MessaggioInviato: domenica 18 gennaio 2015, 11:45
da robyn
Salve,leggendo una biografia su Giacomo Casanova,lessi che era stato insignito dal Re di Francia del titolo di cavaliere di Seingalt.Cosa e' un titolo nobiliare o un'ordine cavalleresco non piu esistente? Grazie. [cheers.gif]

Re: Cavaliere di Seingalt

MessaggioInviato: domenica 18 gennaio 2015, 12:04
da Tilius
Nessuno dei due, e Casanova non era stato insignito da Luigi XV proprio di un bel niente.
Quello di "Chevalier de Seingalt" era semplicemente lo pseudonimo con cui Casanova cominciò ad appellare sé stesso una volta arrivato in Francia.

Re: Cavaliere di Seingalt

MessaggioInviato: domenica 18 gennaio 2015, 12:06
da robyn
Titolo di fantasia.Grazie

Re: Cavaliere di Seingalt

MessaggioInviato: lunedì 19 gennaio 2015, 20:31
da alfabravo
Scrive Luigi Bàccolo nella "Vita di Casanova", ed Rusconi, Milano, 1979, pag 166:

"E' vero che Parigi lo attira: ha trentadue anni, l'ambizione comincia a prendere il posto del piacere. il ricchissimo monsieur de la Pouplinière, se dobbiamo credergli, gli promette la naturalizzazione francese; il duca di Choiseul arriva a fargli balenare l'immagine di uno stemma nobiliare. E gli resta sempre la possibilità di prenderselo, lo stemma, con le proprie mani, e di metterselo sulla testa: motu proprio. Come in effetti farà, sul finire del 1759, autotitolandosi cavaliere de Seingalt. "Grande è la forza del nome nel più sciocco dei mondi possibili". Lui sapeva che l'alfabeto è proprietà di tutti, e che chiunque è padrone di servirsene per creare una parola o un nome. Cavaliere de Seingalt suonava bene, e va detto a suo onore che Casanova lo portò sempre con fierezza ma sotto sotto sogghignando: segnava il culmine di una carriera ma anche l'inizio di una discesa; che bisogno avrebbe avuto Giacomo, quand'era bello, giovane, forte e pieno d'infinito, del supporto di un povero cavalierato di fantasia? Così è vero che nella vita sociale come nella fisiologica, lo scalatore che mette piede sulla vetta di una montagna, se muove un passo, è per discendere".


Ritter

Re: Cavaliere di Seingalt

MessaggioInviato: lunedì 19 gennaio 2015, 22:38
da Delehaye
ricordandoci che utilizzò in Russia anche il titolo di Comte Casanow de Farussi...

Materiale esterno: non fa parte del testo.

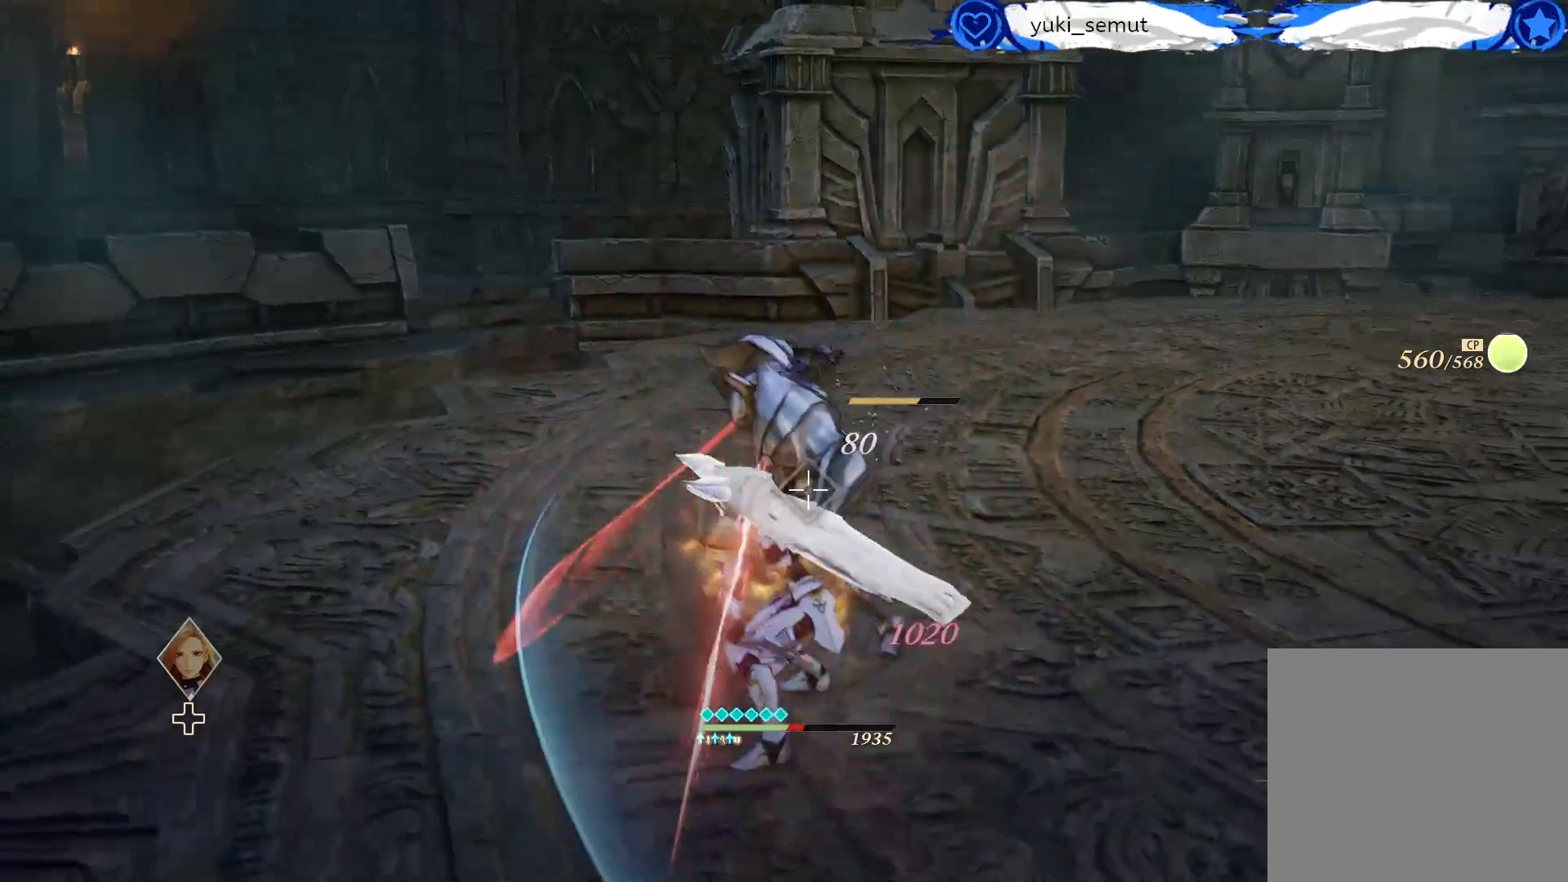
{"buttons": ["R1"], "left_stick": "center", "right_stick": "center", "events": [[100, "R1", "up"], [217, "R1", "down"], [383, "R1", "up"], [450, "R1", "down"]]}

di seguito un brano dalla sua autobiografia: "Mi mostrò allora delle penne ch'egli aveva tagliate con arte a tre, a cinque ed anche ad undici punte, e mi pregò d'interrogarlo sull'araldica, scienza tanto necessaria ad un giovane signore, assicurandomi che nessuno ne sapeva quanto lui. Il mio ometto mi fece allora, in gergo araldico, la descrizione dello stemma che pretendeva suo, ed io ebbi una gran voglia di prorompere in una sonora risata, perchè non ne capivo quasi nulla e perchè egli parlava con tutta la boria d'un gentiluomo di campagna con trentadue quarti di nobiltà." :D

Re: Cavaliere di Seingalt

MessaggioInviato: martedì 20 gennaio 2015, 11:48
da alfabravo
de Farussi non era un predicato poggiante su feudo, ma semplicemente il nome da nubile di sua madre Maria Giovanna Farussi (1707-1776), figlia di un calzolaio, sposata a Gaetano Casanova, attore, e diventata lei stessa attrice col nome d'arte La Buranella.

Ritter

Re: Cavaliere di Seingalt

MessaggioInviato: sabato 24 gennaio 2015, 9:19
da Delehaye
de Seingalt non era un predicato poggiante su feudo, ma semplicemente il nome di un "qualcosa" (feudo? cognome?) totalmente inventato

Re: Cavaliere di Seingalt

MessaggioInviato: giovedì 12 febbraio 2015, 22:51
da Elmar Lang
Salve,

al di là del curioso nome che Giacomo Casanova si affibbiò, può darsi che esso si inserisca in quell'uso di nomi d'incognito spesso usati da personaggi ben più illustri, quali "Comte du Nord" per lo Zar (mi pare un Alessandro) o Graf von Falkenstein (Francesco Giuseppe I).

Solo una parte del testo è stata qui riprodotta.